━━━ GIVEN ENTRIES ━━━

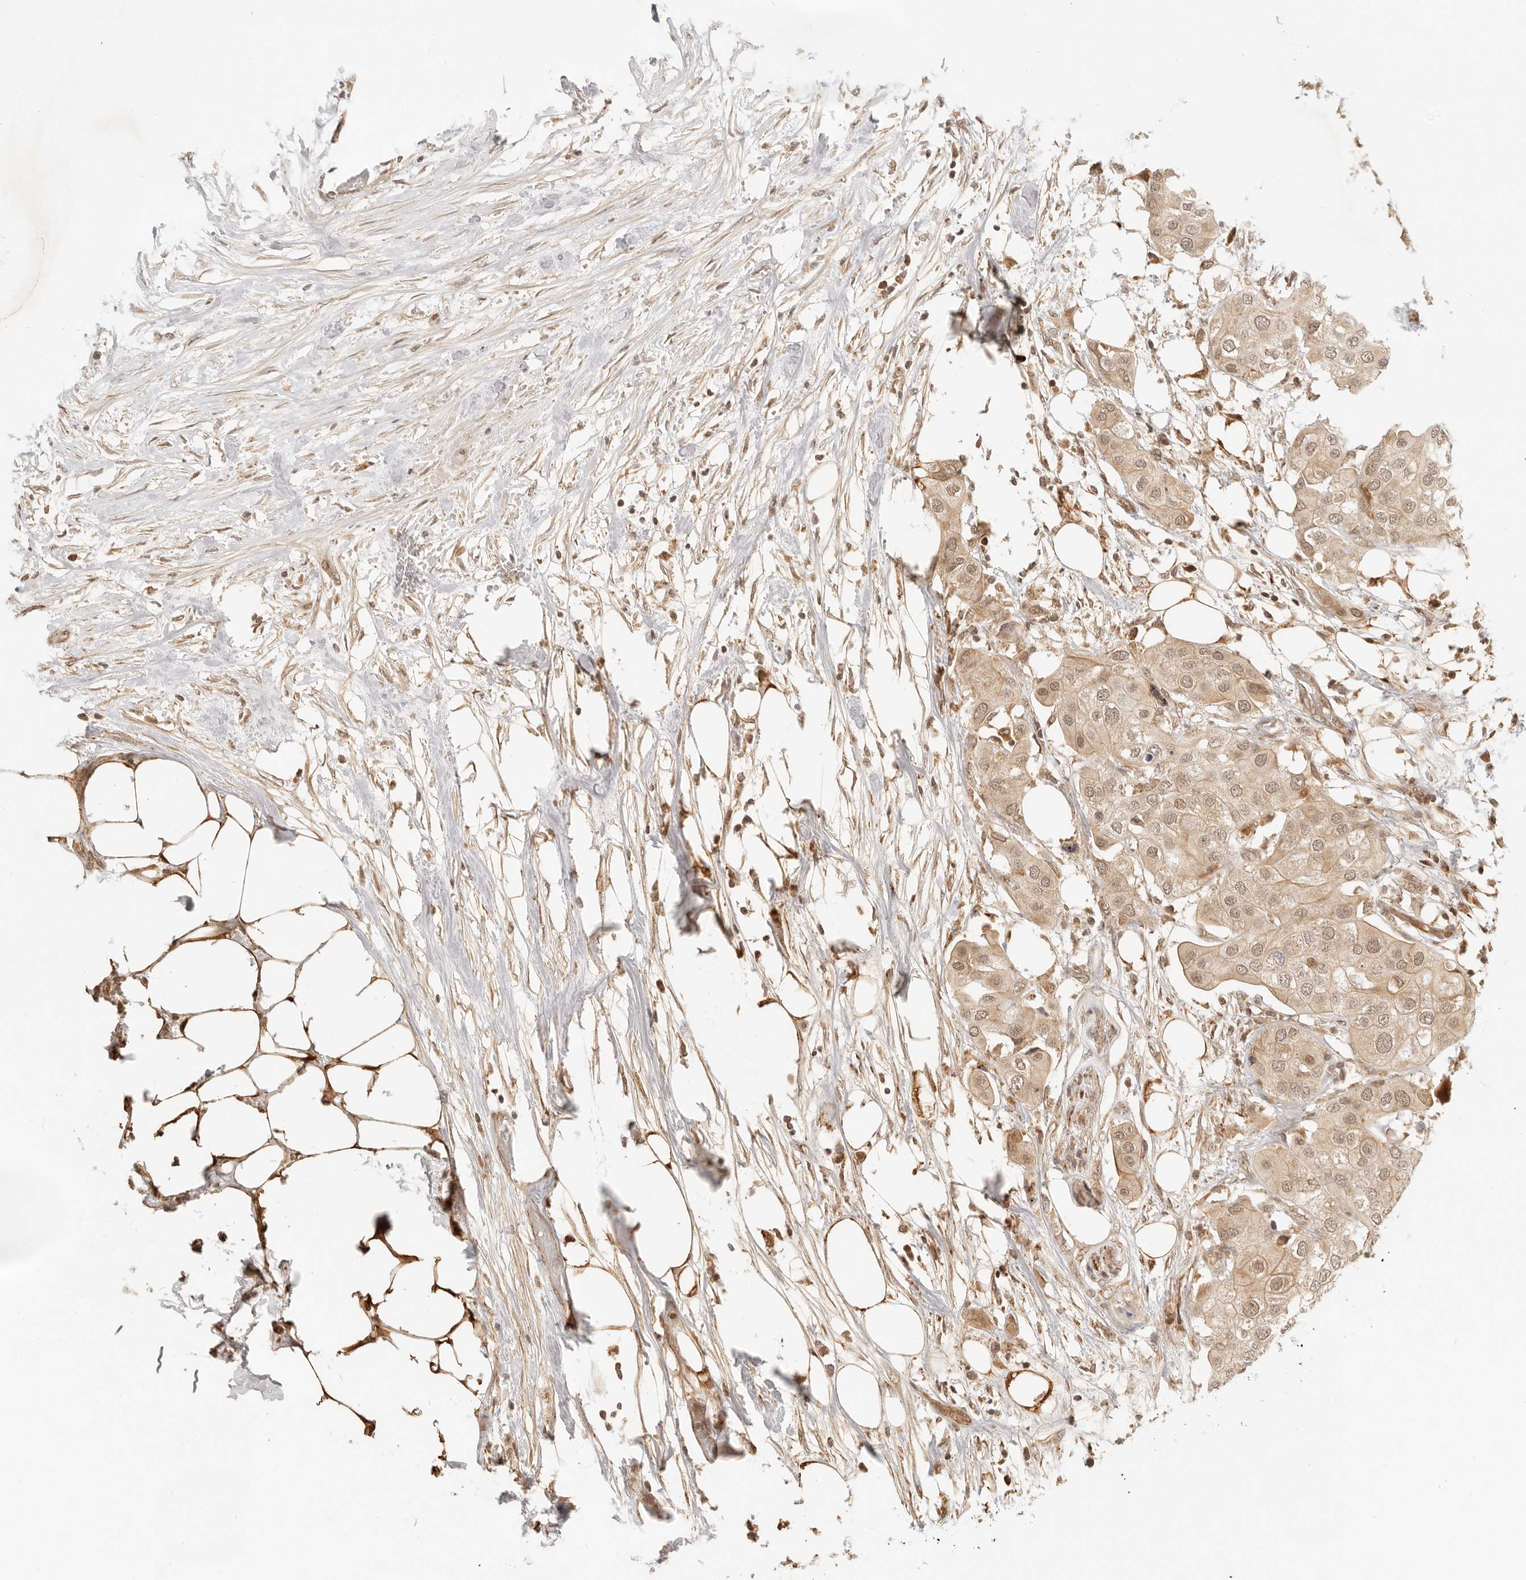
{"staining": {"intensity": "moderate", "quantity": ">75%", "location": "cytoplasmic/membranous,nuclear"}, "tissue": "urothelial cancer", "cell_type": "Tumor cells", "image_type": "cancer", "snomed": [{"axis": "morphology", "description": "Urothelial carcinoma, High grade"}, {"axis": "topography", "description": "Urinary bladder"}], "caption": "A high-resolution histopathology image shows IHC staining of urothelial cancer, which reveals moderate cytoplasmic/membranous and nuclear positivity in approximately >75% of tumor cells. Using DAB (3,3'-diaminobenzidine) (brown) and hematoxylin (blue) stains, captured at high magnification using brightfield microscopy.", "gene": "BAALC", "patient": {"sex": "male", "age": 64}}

━━━
━━━ GIVEN ENTRIES ━━━

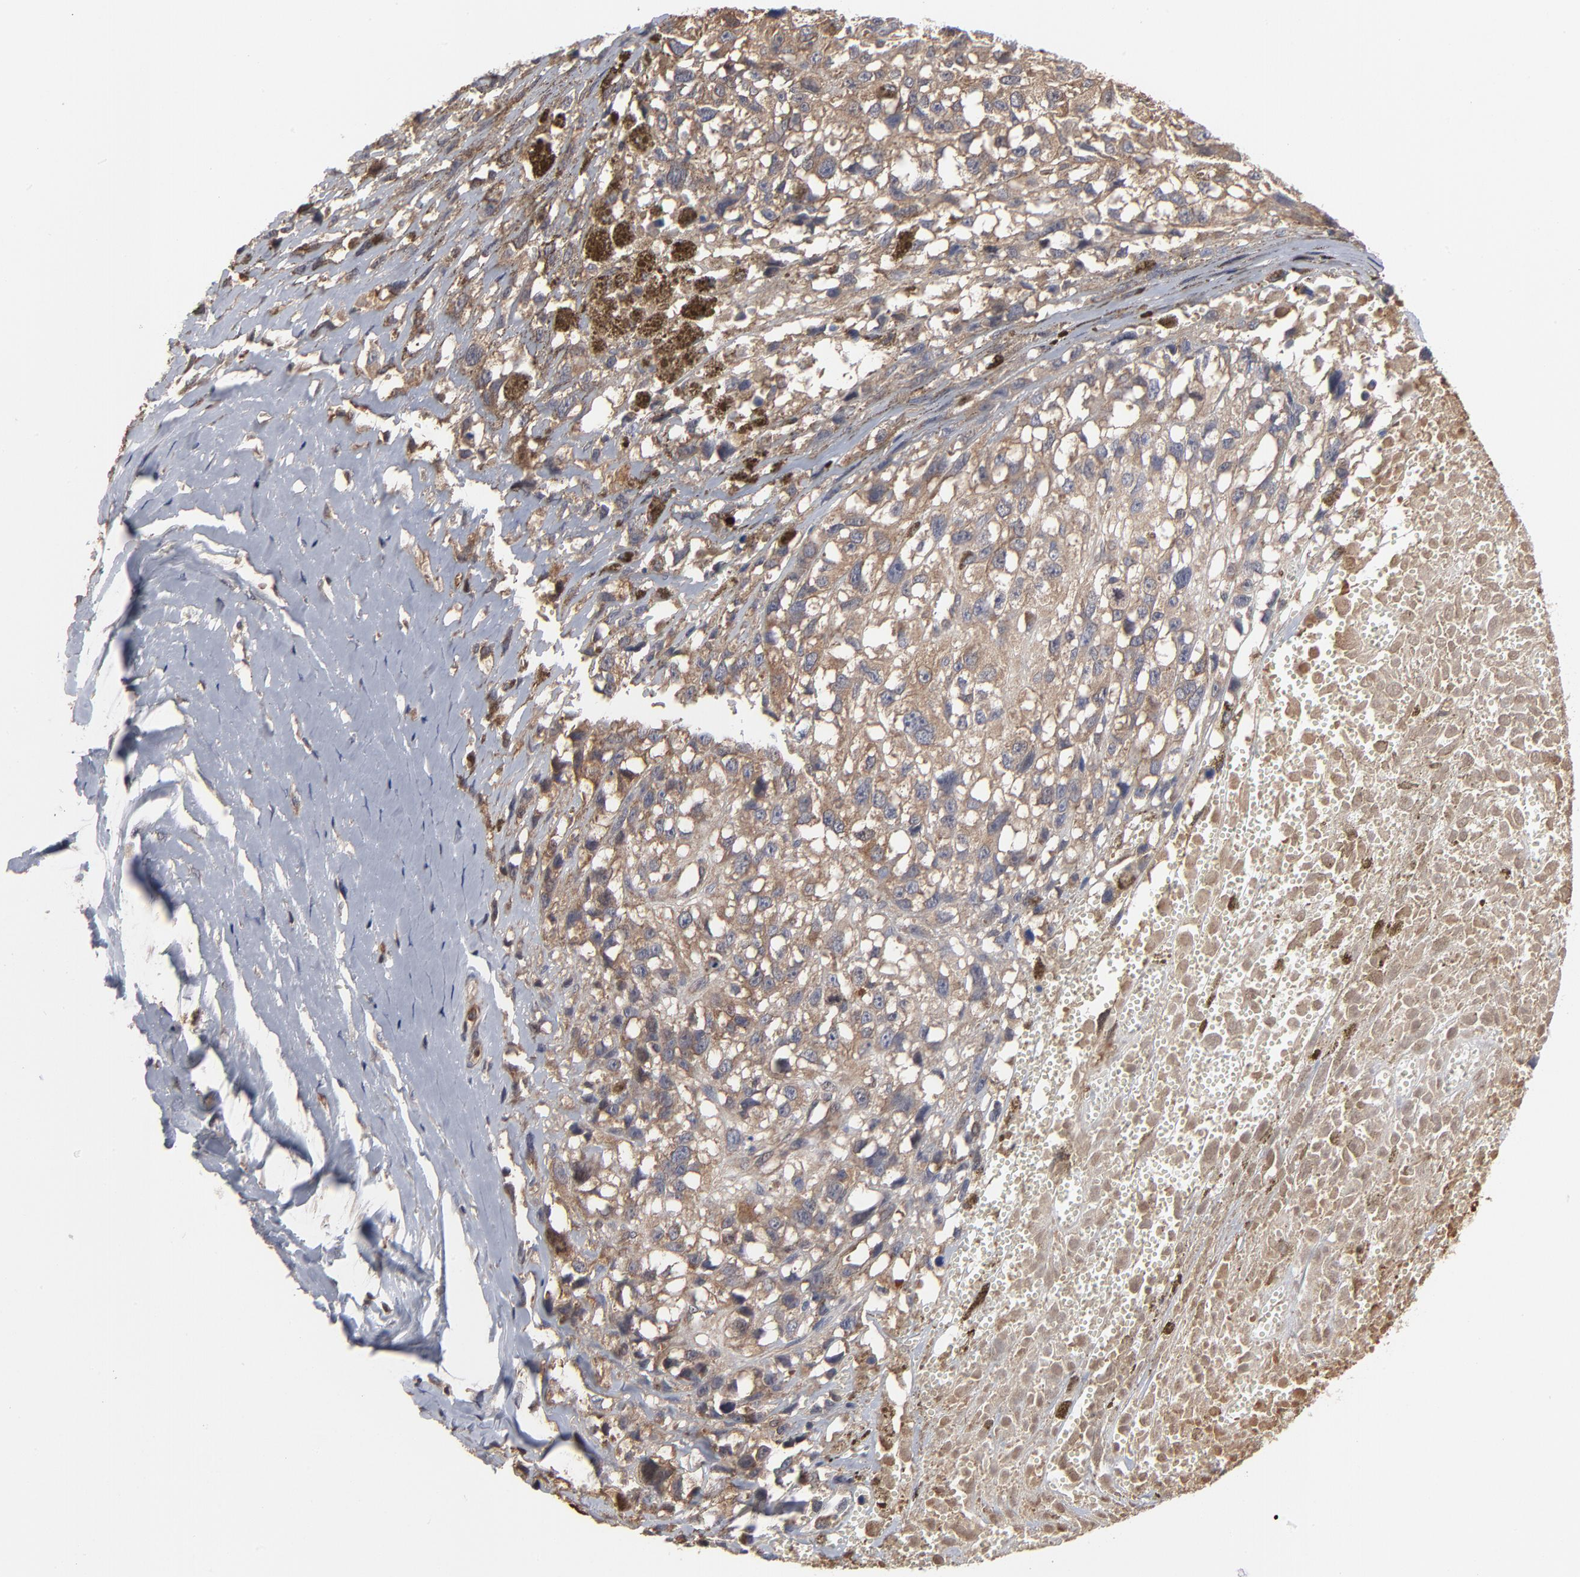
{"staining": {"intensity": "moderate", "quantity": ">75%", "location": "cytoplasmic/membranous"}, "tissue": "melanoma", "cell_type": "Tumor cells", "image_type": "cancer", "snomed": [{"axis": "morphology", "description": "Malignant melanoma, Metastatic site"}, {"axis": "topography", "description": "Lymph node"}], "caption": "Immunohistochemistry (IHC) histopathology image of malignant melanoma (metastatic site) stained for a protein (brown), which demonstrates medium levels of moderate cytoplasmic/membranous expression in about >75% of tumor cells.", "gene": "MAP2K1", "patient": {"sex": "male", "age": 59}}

━━━
━━━ GIVEN ENTRIES ━━━

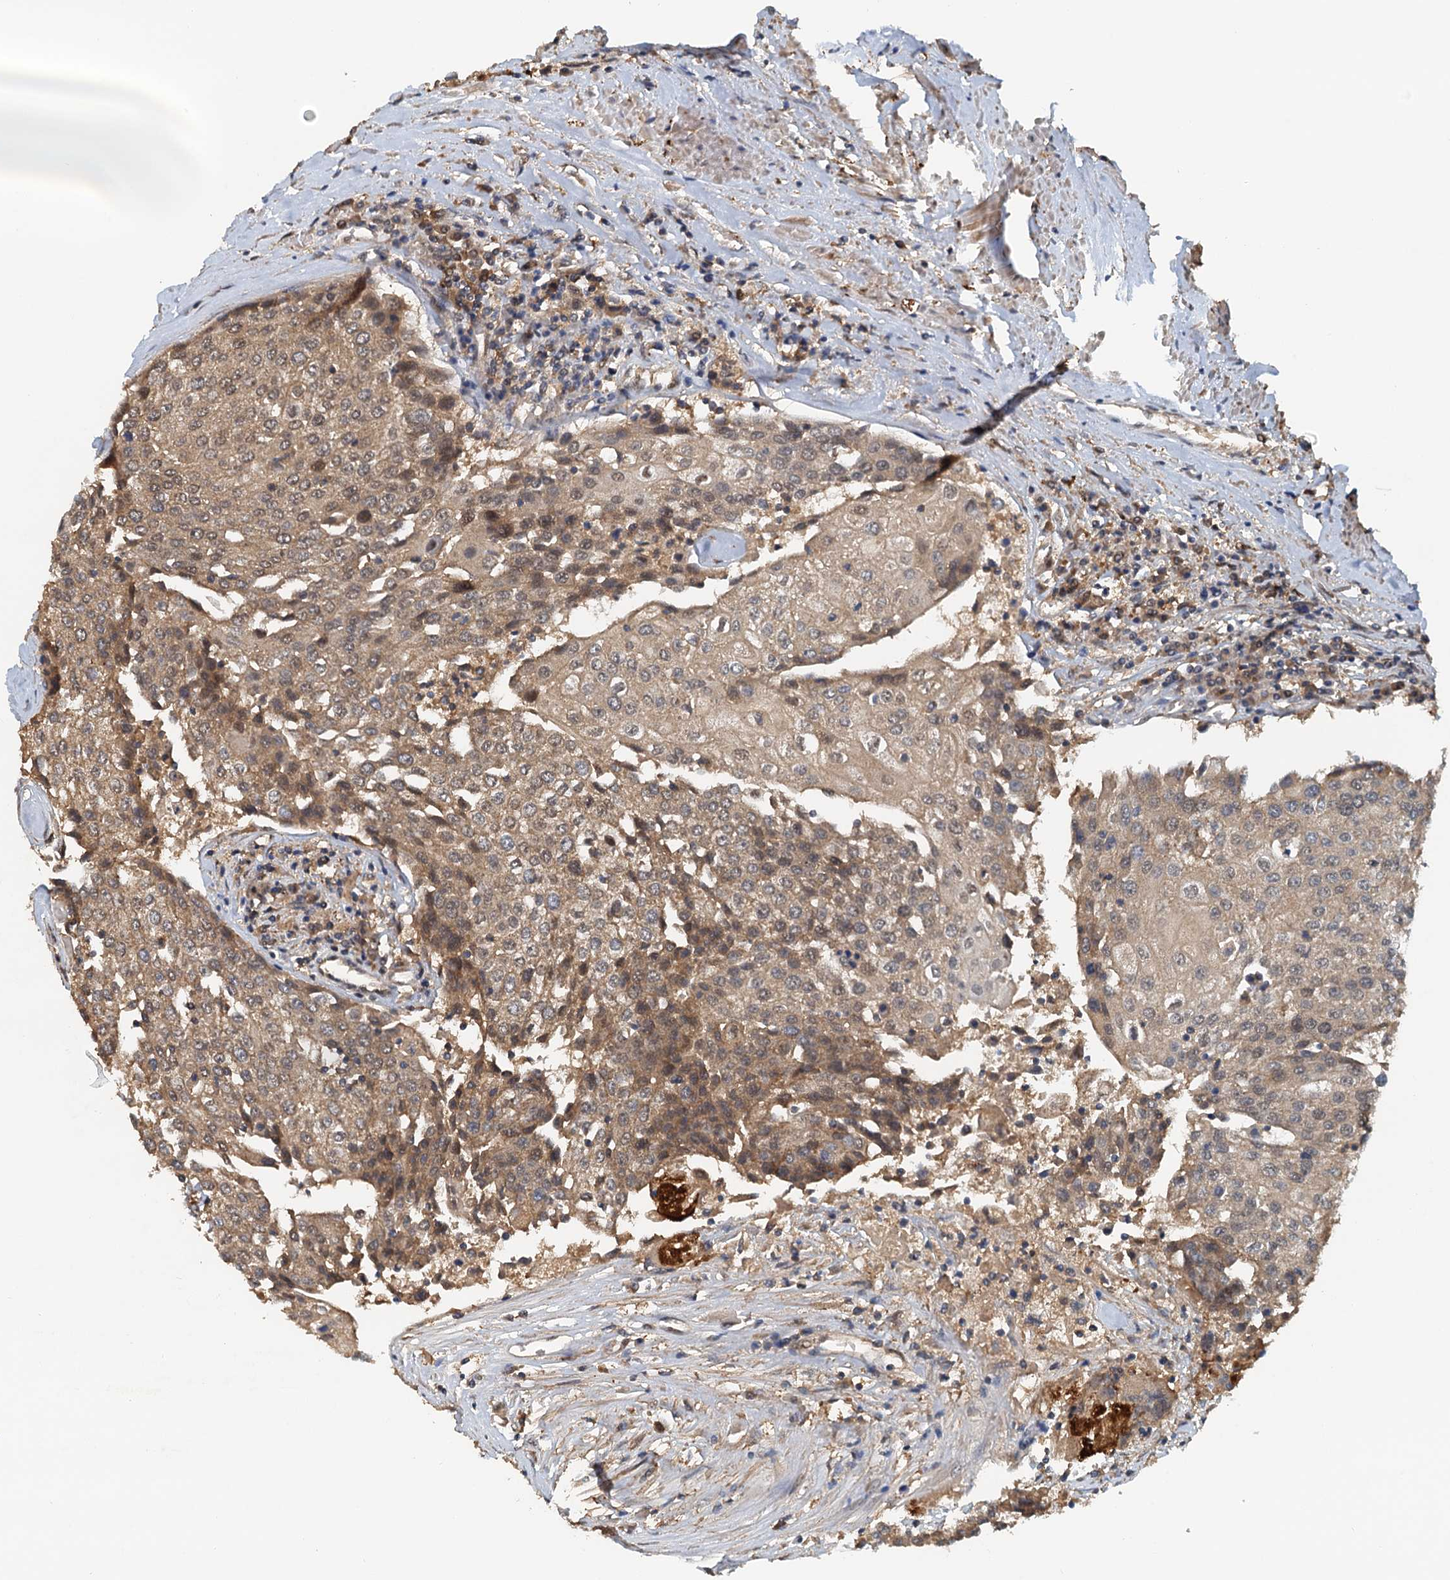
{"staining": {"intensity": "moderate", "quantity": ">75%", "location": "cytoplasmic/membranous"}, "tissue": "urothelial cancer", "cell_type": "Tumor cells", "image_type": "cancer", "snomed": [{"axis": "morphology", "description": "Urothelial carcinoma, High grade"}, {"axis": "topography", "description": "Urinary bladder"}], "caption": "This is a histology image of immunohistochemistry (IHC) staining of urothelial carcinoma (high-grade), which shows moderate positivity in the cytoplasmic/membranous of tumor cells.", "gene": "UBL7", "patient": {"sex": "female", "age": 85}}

━━━

*DIRECTIONS*
Scan the records above for the word "histopathology". Show each line in which it appears.

*PROBLEM SOLUTION*
{"staining": {"intensity": "moderate", "quantity": ">75%", "location": "cytoplasmic/membranous,nuclear"}, "tissue": "urothelial cancer", "cell_type": "Tumor cells", "image_type": "cancer", "snomed": [{"axis": "morphology", "description": "Urothelial carcinoma, High grade"}, {"axis": "topography", "description": "Urinary bladder"}], "caption": "A high-resolution histopathology image shows IHC staining of urothelial cancer, which reveals moderate cytoplasmic/membranous and nuclear positivity in approximately >75% of tumor cells. Using DAB (3,3'-diaminobenzidine) (brown) and hematoxylin (blue) stains, captured at high magnification using brightfield microscopy.", "gene": "BAALC", "patient": {"sex": "male", "age": 64}}
{"staining": {"intensity": "moderate", "quantity": ">75%", "location": "cytoplasmic/membranous"}, "tissue": "melanoma", "cell_type": "Tumor cells", "image_type": "cancer", "snomed": [{"axis": "morphology", "description": "Malignant melanoma, Metastatic site"}, {"axis": "topography", "description": "Lymph node"}], "caption": "Immunohistochemistry (IHC) histopathology image of malignant melanoma (metastatic site) stained for a protein (brown), which demonstrates medium levels of moderate cytoplasmic/membranous expression in about >75% of tumor cells.", "gene": "MAP2K1", "patient": {"sex": "male", "age": 59}}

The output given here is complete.